In the face of the country’s current economic crunch, Delaware County Commissioners are finding new and creative ways of cutting costs and still providing the public with safe roads and bridges.
The new bridge the county is currently building on 270 Rd. northeast of Grove is an example of new technology that is helping commissioners save money without sacrificing quality.
“It’s a pre-cast bridge,” explained Commissioner Ken Crowder. “The bridge is being made in Fayetteville and the sections will be brought in on five semis. It’s a way of cutting costs, yet getting a very good structure.”
According to Crowder, the new bridge will bear more than 20 tons of weight in comparison with the old bridge, which was rated at less than six tons and could not even support a school bus.
He said ODOT estimated that replacing the bridge would cost $178,000 if it was done by conventional means.
“I’m going to build this bridge for $60,000-$65,000 total,” Crowder said.
He said the cost of the bridge is around $1,000 per square foot, as compared to conventional bridges, which average about $4,000 per square foot.
In addition to costing less, the pre-cast bridge will be completed far sooner than a conventional bridge.
“It’s very quick,” Crowder said. “With a conventional bridge the road would have to be shut down for a minimum of six months. This way the road will only be shut down for a month and a half.”
The actual placement of the bridge will take about five hours, Crowder said, and crews are planning to set it on July 28th.
County workers were pouring footings for the bridge on Wednesday and Thursday.
“The county is furnishing all the equipment and labor,” Crowder said. “We are building the bridge in house.”
He noted that the Oklahoma Department of Environmental Quality also approves of pre-cast bridges because they use the natural streambed and do not interfere with the regular flow of the water.
Crowder said the county’s main source of road and bridge funds is a 2.2 cent state fuel tax, which is collected in all 77 counties and then split according to population, rather than according to how many miles of roadway each county must maintain.
He said in recent months the amount of money raised by that tax has dropped as high gas prices have caused people to drive less and conserve fuel.

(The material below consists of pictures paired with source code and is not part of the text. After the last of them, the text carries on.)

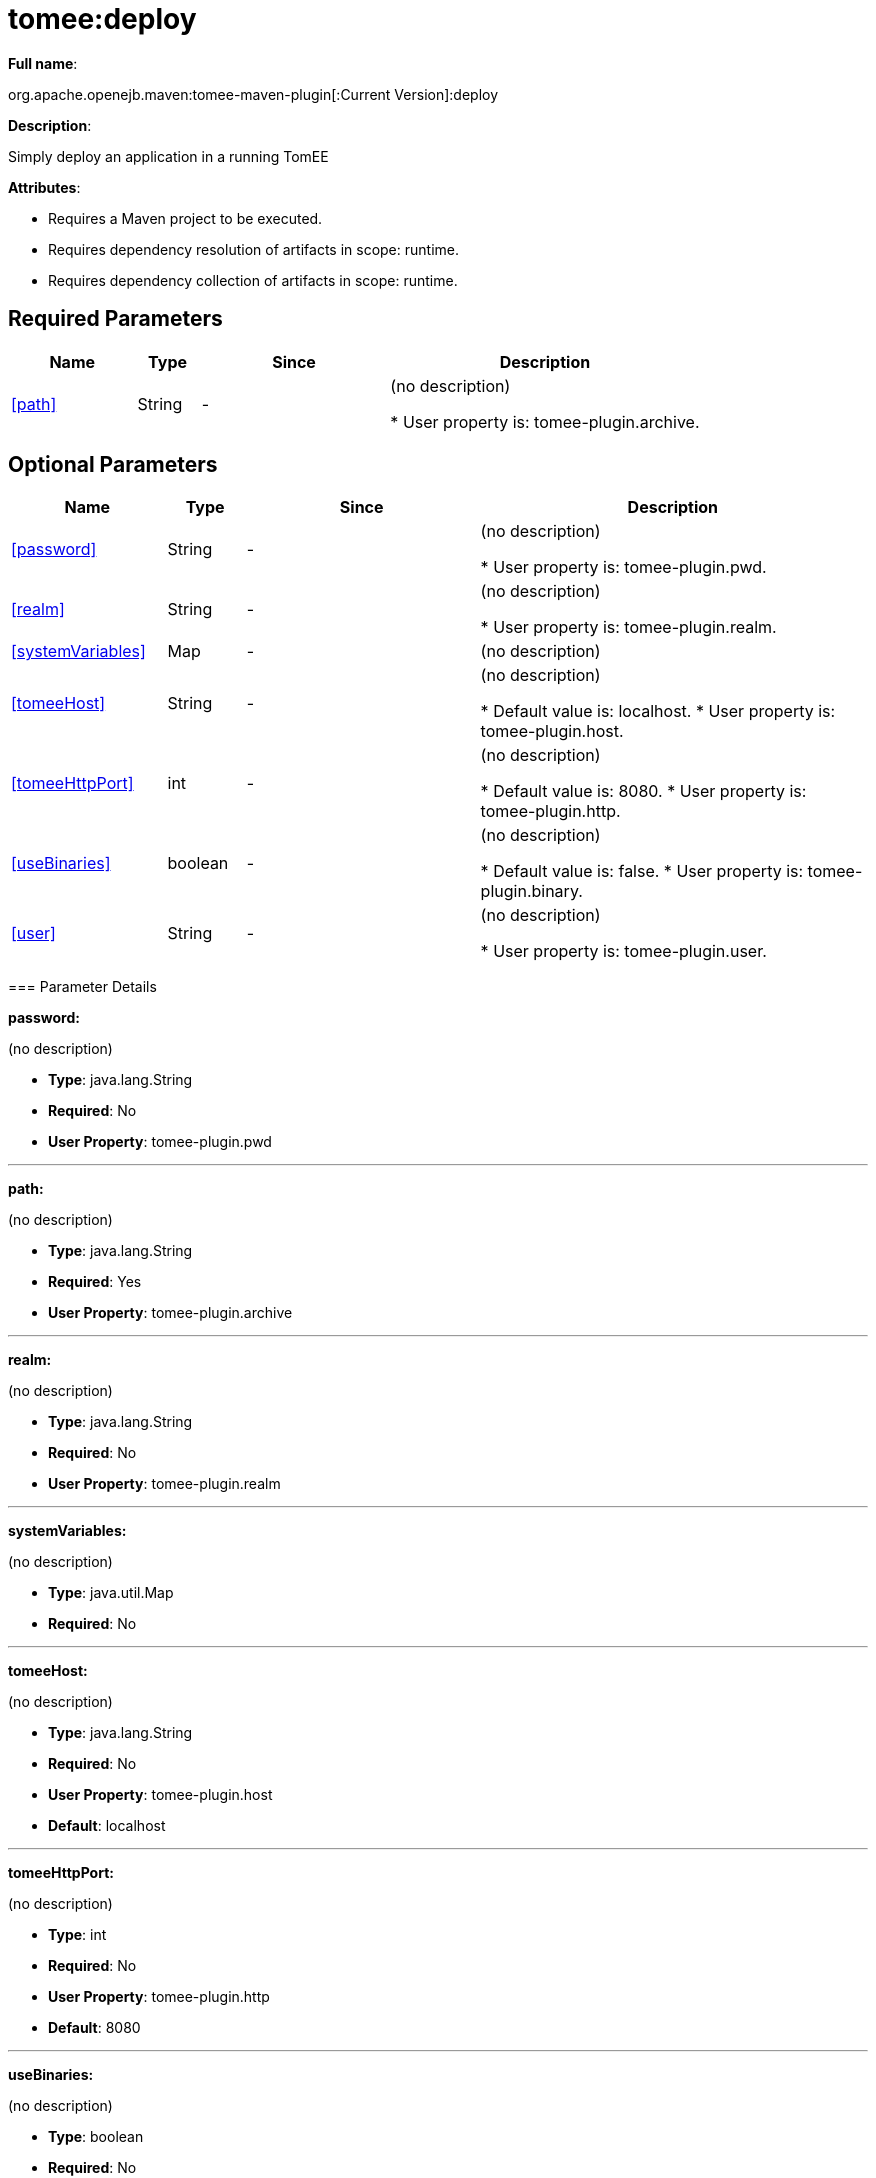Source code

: = tomee:deploy
:index-group: Unrevised
:jbake-date: 2018-12-05
:jbake-type: page
:jbake-status: published
:supported-properties-table-layout: cols="2,1,3,5",options="header"

*Full name*:

org.apache.openejb.maven:tomee-maven-plugin[:Current Version]:deploy

*Description*:

Simply deploy an application in a running TomEE

*Attributes*:

* Requires a Maven project to be executed.
* Requires dependency resolution of artifacts in scope: runtime.
* Requires dependency collection of artifacts in scope: runtime.

== Required Parameters

[{supported-properties-table-layout}]
|===
|Name


|Type


|Since


|Description


|<<path>>


|String


|-


|(no description)

* User property is: tomee-plugin.archive.
|===

== Optional Parameters

[{supported-properties-table-layout}]
|===
|Name


|Type


|Since


|Description


|<<password>>


|String


|-


|(no description)

* User property is: tomee-plugin.pwd.


|<<realm>>


|String


|-


|(no description)

* User property is: tomee-plugin.realm.


|<<systemVariables>>


|Map


|-


|(no description)



|<<tomeeHost>>


|String


|-


|(no description)

* Default value is: localhost.
* User property is: tomee-plugin.host.


|<<tomeeHttpPort>>


|int


|-


|(no description)

* Default value is: 8080.
* User property is: tomee-plugin.http.


|<<useBinaries>>


|boolean


|-


|(no description)

* Default value is: false.
* User property is: tomee-plugin.binary.


|<<user>>


|String


|-


|(no description)

* User property is: tomee-plugin.user.
|===
+++</div>++++++<div class="section">+++=== Parameter Details

*+++<a name="password">+++password+++</a>+++:*

(no description)

* *Type*: java.lang.String
* *Required*: No
* *User Property*: tomee-plugin.pwd

'''

*+++<a name="path">+++path+++</a>+++:*

(no description)

* *Type*: java.lang.String
* *Required*: Yes
* *User Property*: tomee-plugin.archive

'''

*+++<a name="realm">+++realm+++</a>+++:*

(no description)

* *Type*: java.lang.String
* *Required*: No
* *User Property*: tomee-plugin.realm

'''

*+++<a name="systemVariables">+++systemVariables+++</a>+++:*

(no description)

* *Type*: java.util.Map
* *Required*: No

'''

*+++<a name="tomeeHost">+++tomeeHost+++</a>+++:*

(no description)

* *Type*: java.lang.String
* *Required*: No
* *User Property*: tomee-plugin.host
* *Default*: localhost

'''

*+++<a name="tomeeHttpPort">+++tomeeHttpPort+++</a>+++:*

(no description)

* *Type*: int
* *Required*: No
* *User Property*: tomee-plugin.http
* *Default*: 8080

'''

*+++<a name="useBinaries">+++useBinaries+++</a>+++:*

(no description)

* *Type*: boolean
* *Required*: No
* *User Property*: tomee-plugin.binary
* *Default*: false

'''

*+++<a name="user">+++user+++</a>+++:*

(no description)

* *Type*: java.lang.String
* *Required*: No
* *User Property*: tomee-plugin.user+++</div>++++++</div>+++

Crowder recently came under fire because some of the trees the county had to remove to put the new bridge in were on his own property.
“All those trees were on the county right-of-way,” he said. “We did everything legally.”
He explained that property owner Paul Robinson also had to have trees removed to make way for the new bridge.
“He had to sign the same agreement I signed,” Crowder said. “He was very good to work with. He donated some of his right-of-way. This has been a real inconvenience for him.”
Crowder said the county plans to put in another pre-cast bridge in the southern part sometime this fall.
“It’s a good way to do it,” he said. “It’s economical, and you still get a quality product.”